Chez le notaire. (Yvanne)
Il est plus de quinze heures en ce jeudi 22 octobre. Michèle attend déjà depuis 35 minutes que Maître Pradel veuille bien la recevoir. Décidément, se dit elle, cette étude est sinistre. Déjà la bâtisse qui date de plus d'un siècle. Certes imposante mais construite sans goût. Pas très bien entretenue non plus. La salle d'attente est sombre et se présente plutôt comme un couloir avec sur le côté une rangée de sièges peu confortables. Quatre générations de Pradel se sont succédées ici. Des hommes de loi sérieux et honorablement connus dans le pays. Oui. Peut être songe Michèle : j'espère que le dernier ne va pas ternir la réputation de ses pères .
Michèle ne sait plus à quels saints se vouer. Elle a cru faire une bonne affaire en achetant cet ancien presbytère vendu par la commune où elle réside déjà dans un appartement du centre bourg. Elle a été conquise par le charme de la vieille maison et son « jardin de curé ». L'acquisition de ce bien et les travaux qu'elle a fait effectuer ont eu raison de ses économies. Mais qu'importe : Michèle aime beaucoup son sa nouvelle résidence et tout irait au mieux s'il n'y avait pas cette histoire rocambolesque de compteurs.
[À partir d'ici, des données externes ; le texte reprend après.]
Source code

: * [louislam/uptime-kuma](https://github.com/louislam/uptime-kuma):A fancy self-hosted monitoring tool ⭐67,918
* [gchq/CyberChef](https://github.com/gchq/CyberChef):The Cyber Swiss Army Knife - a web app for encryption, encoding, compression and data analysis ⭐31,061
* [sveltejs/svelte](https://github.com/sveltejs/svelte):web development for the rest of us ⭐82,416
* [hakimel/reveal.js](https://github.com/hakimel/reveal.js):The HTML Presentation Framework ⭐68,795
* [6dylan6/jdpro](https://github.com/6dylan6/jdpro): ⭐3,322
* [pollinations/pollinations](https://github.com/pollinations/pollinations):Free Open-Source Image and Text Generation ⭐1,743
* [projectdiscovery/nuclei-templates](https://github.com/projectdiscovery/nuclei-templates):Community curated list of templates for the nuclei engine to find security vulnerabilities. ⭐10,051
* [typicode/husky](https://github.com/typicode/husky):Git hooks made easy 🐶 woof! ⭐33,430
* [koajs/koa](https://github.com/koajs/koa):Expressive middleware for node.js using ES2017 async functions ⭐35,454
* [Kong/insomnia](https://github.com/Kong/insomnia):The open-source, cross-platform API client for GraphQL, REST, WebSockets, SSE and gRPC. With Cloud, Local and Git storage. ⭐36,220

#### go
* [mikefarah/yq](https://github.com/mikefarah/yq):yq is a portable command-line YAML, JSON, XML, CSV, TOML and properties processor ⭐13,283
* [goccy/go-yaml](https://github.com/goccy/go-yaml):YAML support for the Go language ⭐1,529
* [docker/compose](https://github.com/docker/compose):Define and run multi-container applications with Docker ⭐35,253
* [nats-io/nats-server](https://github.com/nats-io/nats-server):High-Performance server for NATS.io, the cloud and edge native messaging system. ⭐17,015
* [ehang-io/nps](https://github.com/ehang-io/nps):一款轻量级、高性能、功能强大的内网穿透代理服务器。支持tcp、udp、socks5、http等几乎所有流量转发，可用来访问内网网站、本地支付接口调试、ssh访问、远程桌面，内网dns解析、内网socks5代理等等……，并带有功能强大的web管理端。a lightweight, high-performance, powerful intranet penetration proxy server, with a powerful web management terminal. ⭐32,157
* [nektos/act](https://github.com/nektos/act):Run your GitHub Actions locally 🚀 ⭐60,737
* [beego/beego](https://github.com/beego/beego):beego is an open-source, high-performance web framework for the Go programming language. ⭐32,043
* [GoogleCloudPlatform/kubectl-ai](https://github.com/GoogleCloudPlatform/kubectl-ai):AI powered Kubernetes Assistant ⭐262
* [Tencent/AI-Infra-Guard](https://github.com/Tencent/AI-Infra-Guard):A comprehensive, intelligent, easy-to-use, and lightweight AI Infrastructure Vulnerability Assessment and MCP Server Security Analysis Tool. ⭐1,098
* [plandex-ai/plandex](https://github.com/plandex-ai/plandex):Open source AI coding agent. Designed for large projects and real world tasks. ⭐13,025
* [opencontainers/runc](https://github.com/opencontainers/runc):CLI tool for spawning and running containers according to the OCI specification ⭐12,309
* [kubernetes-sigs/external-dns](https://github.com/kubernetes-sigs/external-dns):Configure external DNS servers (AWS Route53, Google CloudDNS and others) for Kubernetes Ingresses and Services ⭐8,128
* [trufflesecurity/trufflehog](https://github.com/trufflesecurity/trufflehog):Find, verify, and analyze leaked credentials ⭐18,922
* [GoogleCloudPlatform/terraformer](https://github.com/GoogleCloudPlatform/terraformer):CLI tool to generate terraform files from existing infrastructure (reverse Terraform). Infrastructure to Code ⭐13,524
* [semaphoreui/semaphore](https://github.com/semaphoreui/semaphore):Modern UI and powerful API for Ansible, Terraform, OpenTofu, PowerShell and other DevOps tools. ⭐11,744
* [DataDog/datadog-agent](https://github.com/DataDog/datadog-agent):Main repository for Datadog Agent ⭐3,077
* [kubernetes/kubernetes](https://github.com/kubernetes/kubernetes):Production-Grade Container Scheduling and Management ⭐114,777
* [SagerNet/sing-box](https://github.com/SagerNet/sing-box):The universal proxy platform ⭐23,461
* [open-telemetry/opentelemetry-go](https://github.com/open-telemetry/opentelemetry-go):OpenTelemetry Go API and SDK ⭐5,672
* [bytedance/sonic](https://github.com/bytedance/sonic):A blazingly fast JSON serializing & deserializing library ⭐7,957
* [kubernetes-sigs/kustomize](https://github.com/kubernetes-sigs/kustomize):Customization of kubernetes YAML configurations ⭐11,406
Michèle a signé l'acte de vente dans l'étude Pradel au mois de juillet. Dès sa possession des clefs elle a cherché le compteur d'eau et celui d'électricité dans toute la maison et sur son terrain et ne les a pas trouvés. Le personnel de la Mairie où elle s'est tout de suite rendue n'a pas pu la renseigner. Elle a demandé audience au maire qui l'a reçue, écoutée sans mot dire, conservant un quant à soi qui a eu pour conséquence d'énerver la plaignante, sûre de son bon droit. Mais enfin dit-elle vous avez un plan cadastral je ne sais pas . Ce n'est pas possible. Il faut trouver une solution. Je ne peux pas rester dans cette impasse. Je vais avoir des problèmes. Avec un haussement d'épaules, l'édile conclut qu'il lui faut se rendre chez le notaire Pradel. Lui seul doit avoir ces renseignements.
Pas convaincue du tout et sentant anguille sous roche, Michèle a donc pris rendez vous avec l'étude. Elle regarde à nouveau sa montre quand la porte du bureau s'ouvre enfin et une jeune femme l'appelle et la fait entrer. Surprise de se trouver face à une inconnue, Michèle fait part de son étonnement. Très vite, la magistrate se présente : elle est la fille de Denis Pradel et travaille dans l'étude de son père depuis un mois seulement.
Maître Diane Pradel invite Michèle à s'asseoir pendant qu'elle même s'installe derrière un bureau moderne et bien rangé. Tout a changé très vite ici constate Michèle. Un air de renouveau assainit cette pièce qu'elle a connue il y a peu vieillotte, encombrée et poussiéreuse. Elle expose les faits qui la préoccupent à la jeune femme. Celle ci prête une oreille attentive et bienveillante à ses dires et précise :
- Ne vous inquiétez pas. Je suis tout à fait au courant de cette situation. Il se trouve que j'ai acheté, également à la commune, le terrain jouxtant votre propriété pour y faire bâtir une nouvelle étude. Nous serons donc voisines. Il n'y avait qu'un seul compteur d'eau et d'électricité puisque c'était auparavant une seule et même parcelle. Et ils se trouvent chez moi. Je ne comprends pas l'attitude du maire puisqu'il est parfaitement au fait du problème. Je vais faire remédier immédiatement à cela.
Michèle entrevoit la vérité et se promet de dire franchement au premier magistrat de la commune qu'il pourrait avoir un peu plus de considération pour ses administrés afin de leur éviter des ennuis quand cela lui est possible.